Cyp Schoko is another favorite. Each year the flower quality among my plants varies. For whatever reason this is a banner year (rain was typical - a lot! but the winter temperatures were somewhat colder more often than usual. We had a 24 F night and a few in the upper 20s). Here are flowers from three plants blooming now. I think Schoko tends to be more difficult than many Cyps is that its parent shanxiense is quite difficult to keep alive for more than a couple of years (at least for me) and its parent calceolus is always somewhat temperamental.
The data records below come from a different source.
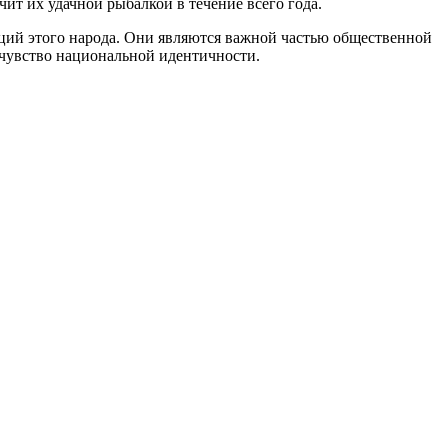
ит их удачной рыбалкой в течение всего года.
иций этого народа. Они являются важной частью общественной
 чувство национальной идентичности.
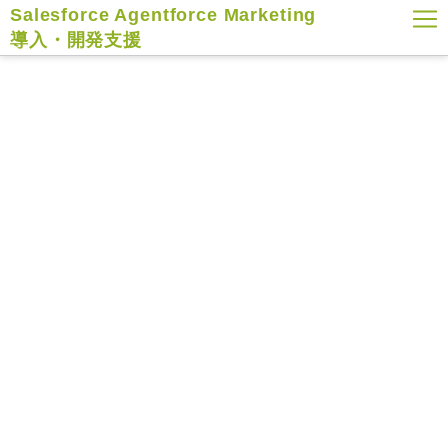
Salesforce Agentforce Marketing
導入・開発支援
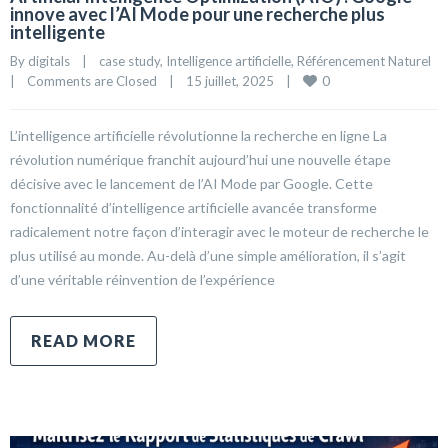
innove avec l’AI Mode pour une recherche plus
intelligente
By 
digitals
|
case study
, 
Intelligence artificielle
, 
Référencement Naturel
0
|
Comments are Closed
|
15 juillet, 2025    
|
L’intelligence artificielle révolutionne la recherche en ligne La
révolution numérique franchit aujourd’hui une nouvelle étape
décisive avec le lancement de l’AI Mode par Google. Cette
fonctionnalité d’intelligence artificielle avancée transforme
radicalement notre façon d’interagir avec le moteur de recherche le
plus utilisé au monde. Au-delà d’une simple amélioration, il s’agit
d’une véritable réinvention de l’expérience
READ MORE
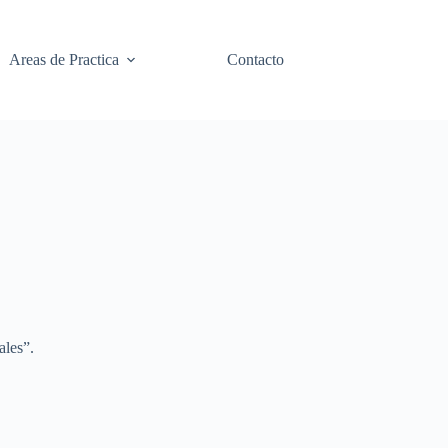
Areas de Practica
Contacto
ales”.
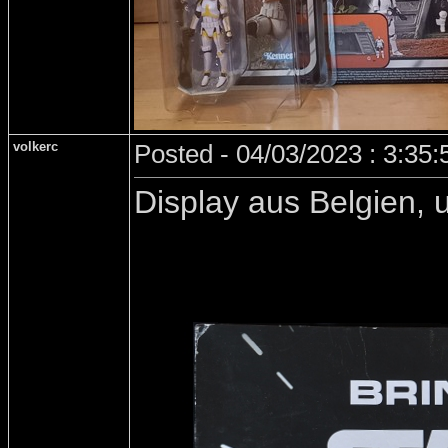
volkerc
Posted - 04/03/2023 : 3:35
Display aus Belgien,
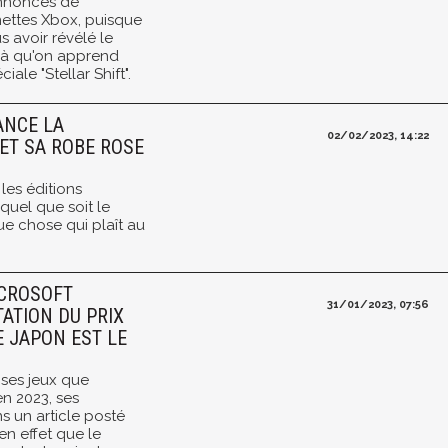
annonces de
ettes Xbox, puisque
 avoir révélé le
ilà qu'on apprend
iale "Stellar Shift".
ANCE LA
02/02/2023, 14:22
ET SA ROBE ROSE
 les éditions
quel que soit le
ue chose qui plaît au
ICROSOFT
31/01/2023, 07:56
ATION DU PRIX
E JAPON EST LE
e ses jeux que
n 2023, ses
 un article posté
en effet que le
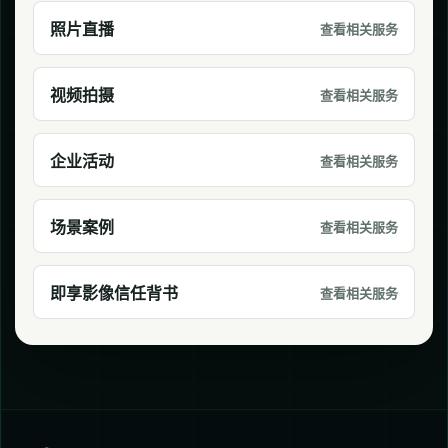
照片直播
查看相关服务
视频拍摄
查看相关服务
企业活动
查看相关服务
场景案例
查看相关服务
即享影像信任背书
查看相关服务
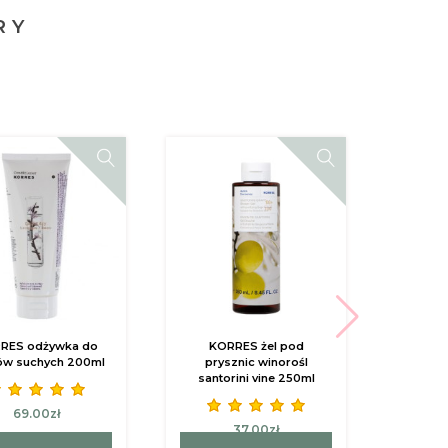
RY
RES odżywka do
KORRES żel pod
KORR
ów suchych 200ml
prysznic winorośl
ci
santorini vine 250ml
winor
69.00zł
37.00zł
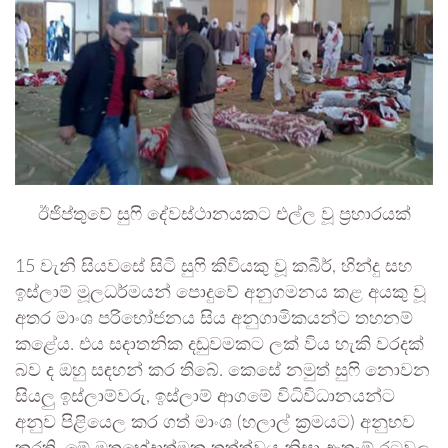
ඊජිප්තුවේ සුෆි දේවස්ථානයකට එල්ල වූ ප්‍රහාරයක්
15 වැනි සියවසේ සිටි සුෆි කිවියකු වූ කබීර්, හින්දු සහ
ඉස්ලාම් මූලධර්මයන් පොදුවේ අනුගමනය කළ අයකු වූ
අතර මාංශ පරිභෝජනය සිය අනුගාමිකයන්ට තහනම්
කළේය. එය සදාතනික දඬුවමකට ලක් විය හැකි වරදක්
බව ද ඔහු සඳහන් කර තිබේ. කෙසේ නමුත් සුෆි නොවන
සියලු ඉස්ලාම්වරු, ඉස්ලාම් ආගමේ විධිවිධානයන්ට
අනුව පිළියෙල කර ගත් මාංශ (හලාල් ක්‍රමයට) අනුභව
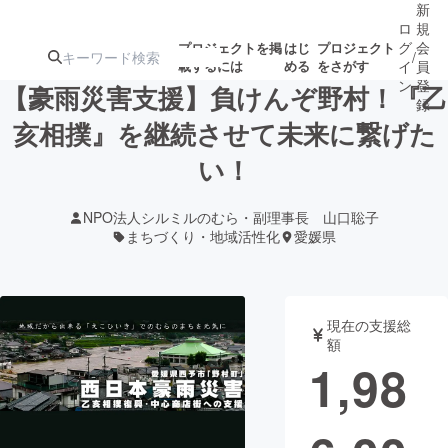
新
ロ
規
グ
会
プロジェクトを掲
はじ
プロジェクト
/
載するには
める
をさがす
イ
員
ン
登
【豪雨災害支援】負けんぞ野村！『乙
録
亥相撲』を継続させて未来に繋げた
い！
人気のプロ
注目のリ
注目の新着プロ
募集終了が近いプ
もうすぐ公開
ジェクト
ターン
ジェクト
ロジェクト
されます
NPO法人シルミルのむら・副理事長 山口聡子
まちづくり・地域活性化
愛媛県
アート・写真
音楽
テクノロジー・ガジェット
ゲーム・サ
現在の支援総
額
1,98
映像・映画
書籍・雑誌
ビジネス・起業
チャレンジ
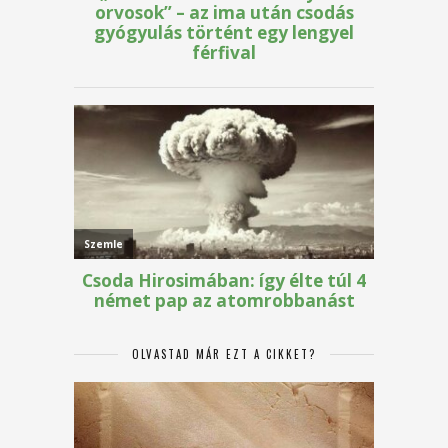
OLVASTAD MÁR EZT A CIKKET?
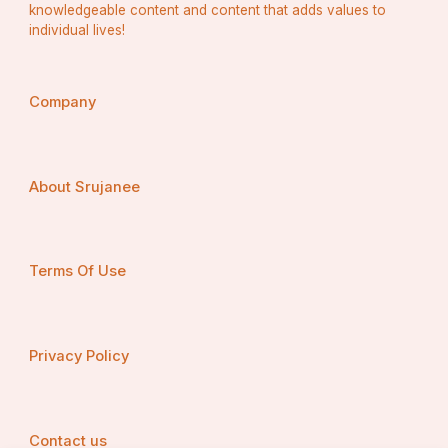
knowledgeable content and content that adds values to
ମଥାର ସିନ୍ଦୂର ସୁମିତର ଗାଲରେ ପ୍ରେମର ଛବି ଆଙ୍କୁଥିଲା। 
individual lives!
ଏହି ସମୟରେ ରଜନୀଗନ୍ଧା ନିଜର ମହକରେ ଉଭୟଙ୍କୁ 
ମତୁଆଲା କରୁଥିଲା ।
Company
About Srujanee
Terms Of Use
Privacy Policy
Contact us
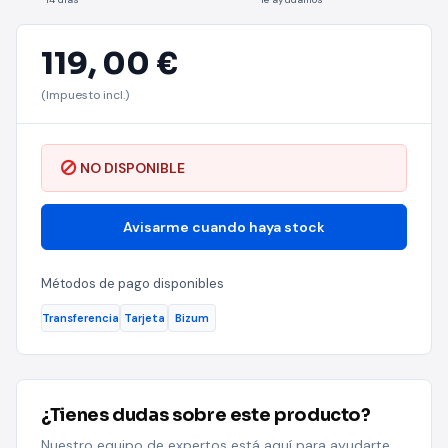
119,
00 €
(Impuesto incl.)
NO DISPONIBLE
Avisarme cuando haya stock
Métodos de pago disponibles
Transferencia
Tarjeta
Bizum
¿Tienes dudas sobre este producto?
Nuestro equipo de expertos está aquí para ayudarte.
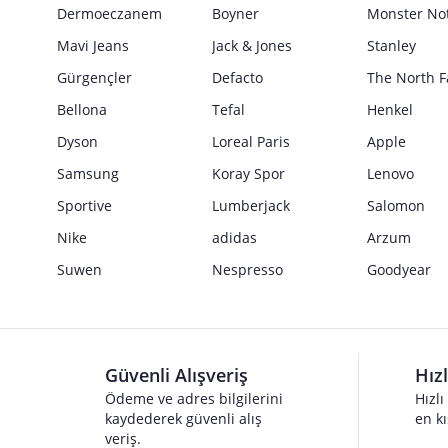
Güvenlik İşaretleri
Dermoeczanem
Boyner
Monster No
Satıcı bilgi girişi yapmamıştır.
Mavi Jeans
Jack & Jones
Stanley
Gürgençler
Defacto
The North F
Bellona
Tefal
Henkel
Dyson
Loreal Paris
Apple
Samsung
Koray Spor
Lenovo
Sportive
Lumberjack
Salomon
Nike
adidas
Arzum
Suwen
Nespresso
Goodyear
Güvenli Alışveriş
Hız
Ödeme ve adres bilgilerini
Hızlı
kaydederek güvenli alış
en kı
veriş.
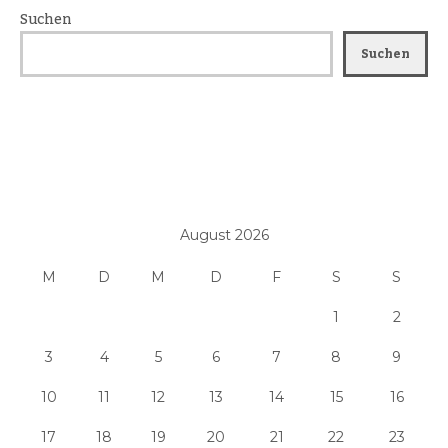
Suchen
Suchen
August 2026
M
D
M
D
F
S
S
1
2
3
4
5
6
7
8
9
10
11
12
13
14
15
16
17
18
19
20
21
22
23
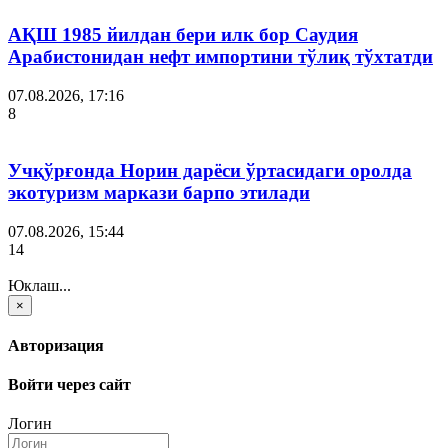
АҚШ 1985 йилдан бери илк бор Саудия
Арабистонидан нефт импортини тўлиқ тўхтатди
07.08.2026, 17:16
8
Учқўрғонда Норин дарёси ўртасидаги оролда
экотуризм маркази барпо этилади
07.08.2026, 15:44
14
Юклаш...
×
Авторизация
Войти через сайт
Логин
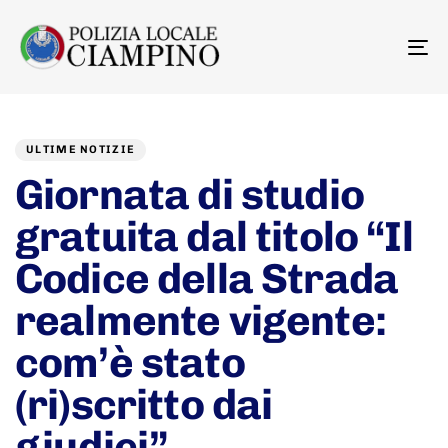
To
na
Author
Published
PUBLISHED
on:
IN:
ULTIME NOTIZIE
Giornata di studio
gratuita dal titolo “Il
Codice della Strada
realmente vigente:
com’è stato
(ri)scritto dai
giudici”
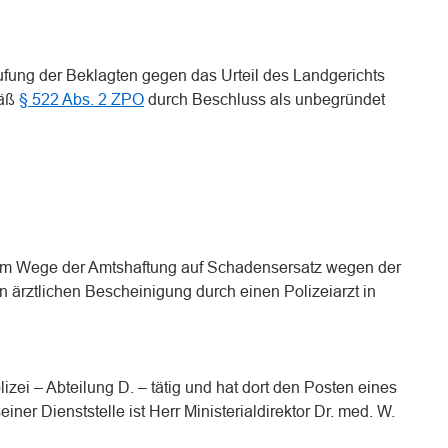
ufung der Beklagten gegen das Urteil des Landgerichts
mäß
§ 522 Abs. 2 ZPO
durch Beschluss als unbegründet
 im Wege der Amtshaftung auf Schadensersatz wegen der
n ärztlichen Bescheinigung durch einen Polizeiarzt in
izei – Abteilung D. – tätig und hat dort den Posten eines
iner Dienststelle ist Herr Ministerialdirektor Dr. med. W.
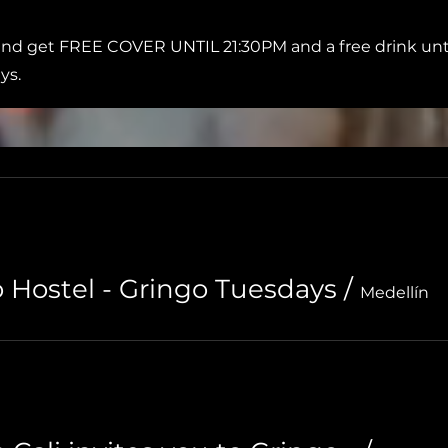
and get FREE COVER UNTIL 21:30PM and a free drink unt
ys.
o Hostel - Gringo Tuesdays
/
Medellín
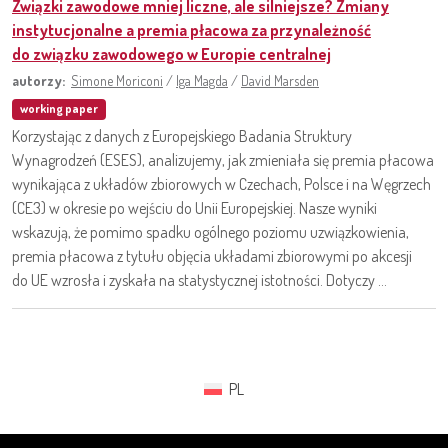
Związki zawodowe mniej liczne, ale silniejsze? Zmiany
instytucjonalne a premia płacowa za przynależność
do związku zawodowego w Europie centralnej
autorzy:
Simone Moriconi
/
Iga Magda
/
David Marsden
working paper
Korzystając z danych z Europejskiego Badania Struktury
Wynagrodzeń (ESES), analizujemy, jak zmieniała się premia płacowa
wynikająca z układów zbiorowych w Czechach, Polsce i na Węgrzech
(CE3) w okresie po wejściu do Unii Europejskiej. Nasze wyniki
wskazują, że pomimo spadku ogólnego poziomu uzwiązkowienia,
premia płacowa z tytułu objęcia układami zbiorowymi po akcesji
do UE wzrosła i zyskała na statystycznej istotności. Dotyczy ...
PL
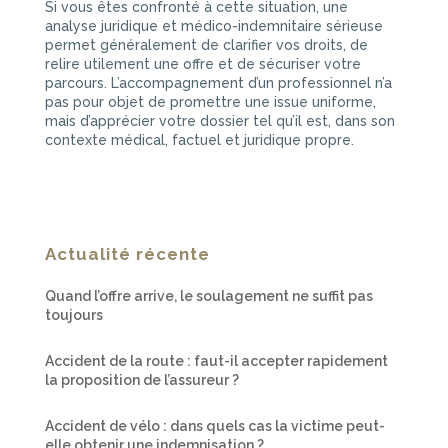
Si vous êtes confronté à cette situation, une
analyse juridique et médico-indemnitaire sérieuse
permet généralement de clarifier vos droits, de
relire utilement une offre et de sécuriser votre
parcours. L’accompagnement d’un professionnel n’a
pas pour objet de promettre une issue uniforme,
mais d’apprécier votre dossier tel qu’il est, dans son
contexte médical, factuel et juridique propre.
Actualité récente
Quand l’offre arrive, le soulagement ne suffit pas
toujours
Accident de la route : faut-il accepter rapidement
la proposition de l’assureur ?
Accident de vélo : dans quels cas la victime peut-
elle obtenir une indemnisation ?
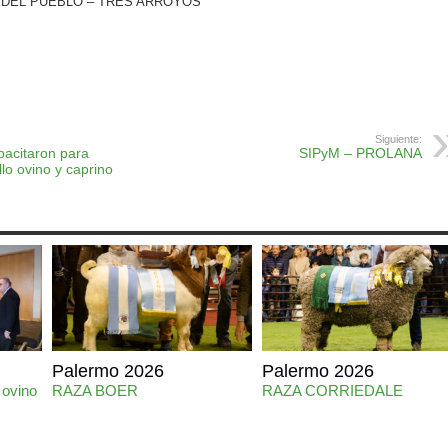
Z DEL PUEBLO – TRES ARROYOS
ok
r
atsApp
Print
Siguiente:
pacitaron para
SIPyM – PROLANA
llo ovino y caprino
Palermo 2026
Palermo 2026
 ovino
RAZA BOER
RAZA CORRIEDALE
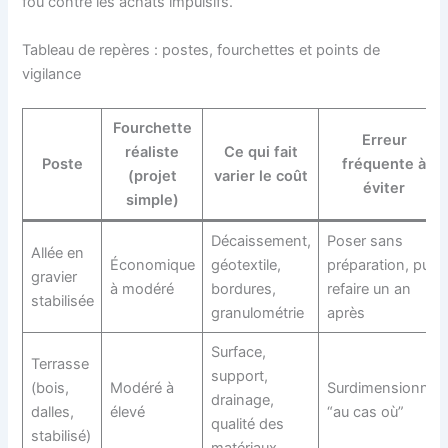
fou contre les achats impulsifs.
Tableau de repères : postes, fourchettes et points de
vigilance
Fourchette
Erreur
réaliste
Ce qui fait
Poste
fréquente à
(projet
varier le coût
éviter
simple)
Décaissement,
Poser sans
Allée en
Économique
géotextile,
préparation, puis
gravier
à modéré
bordures,
refaire un an
stabilisée
granulométrie
après
Surface,
Terrasse
support,
(bois,
Modéré à
Surdimensionner
drainage,
dalles,
élevé
“au cas où”
qualité des
stabilisé)
matériaux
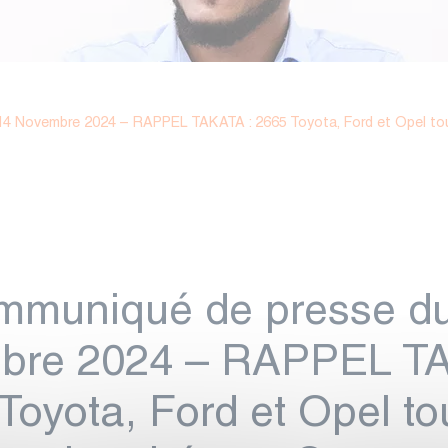
4 Novembre 2024 – RAPPEL TAKATA : 2665 Toyota, Ford et Opel tou
mmuniqué de presse du
bre 2024 – RAPPEL TA
Toyota, Ford et Opel to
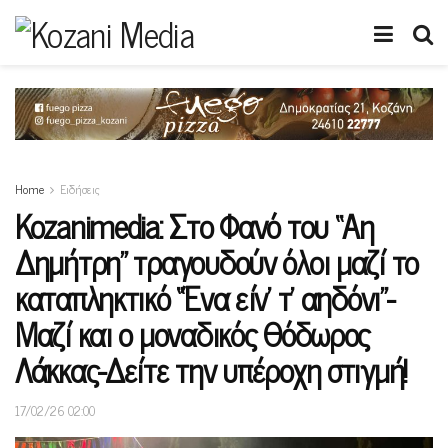
Home
Ειδήσεις
Kozanimedia: Στο Φανό του “Αη
Δημήτρη” τραγουδούν όλοι μαζί το
καταπληκτικό “Ένα είν’ τ’ αηδόνι”-
Μαζί και ο μοναδικός Θόδωρος
Λάκκας-Δείτε την υπέροχη στιγμή!
17/02/26 02:00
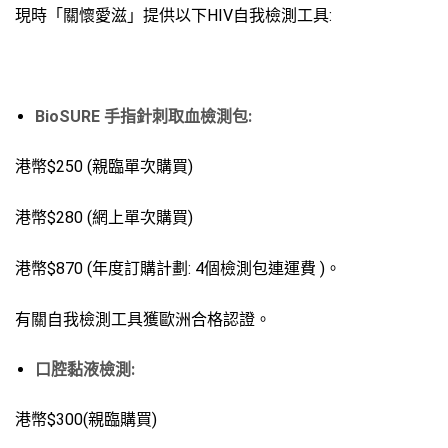
現時「關懷愛滋」提供以下HIV自我檢測工具:
BioSURE 手指針刺取血檢測包:
港幣$250 (親臨單次購買)
港幣$280 (網上單次購買)
港幣$870 (年度訂購計劃: 4個檢測包連運費 )。
有關自我檢測工具獲歐洲合格認證。
口腔黏液檢測
:
港幣$300(親臨購買)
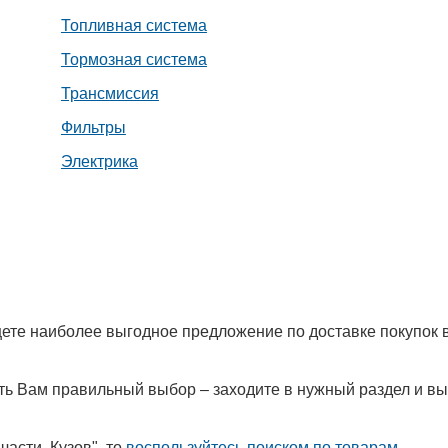
Топливная система
Тормозная система
Трансмиссия
Фильтры
Электрика
Ищете наиболее выгодное предложение по доставке покупок 
лать Вам правильный выбор – заходите в нужный раздел и в
асти. Кузов", то
воспользуйтесь поиском по товарам
.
The flower in the middle image was a very bright red two days ago - I did not get an image since it was raining and now the color is somewhat muted.


----------



## KyushuCalanthe (Jun 2, 2020)

Lovely Ron. Almost looks like shanxiense but the sepals and petals are little too compact and the lip is more compressed. Would you say it is easier than its parents, or about the same?


----------



## fundulopanchax (Jun 2, 2020)

Easier than any shanxiense I have had. Having said that I have never received shanxiense in excellent condition, even from Anthura. They just don’t seem to ship well. Schoko is similar to calceolus in ease of maintenance.


----------



## KyushuCalanthe (Jun 2, 2020)

Ron, I wonder if you grew them with a little more limestone in the mix... the ones I saw in the wild were growing as a rule in travertine deposits and only above 3000 meters. It may just be a touchy species. C. henryi is a related plant, and I've never heard of anyone succeeding with that one very long either. I've had a few - they flower well for a few years and then wane away. Holger said the same thing of plants he grew in China. He grew C. shanxiense alongside all this other Cyp in Huanglong, but that was at 3000 meters elevation in its native climate.


----------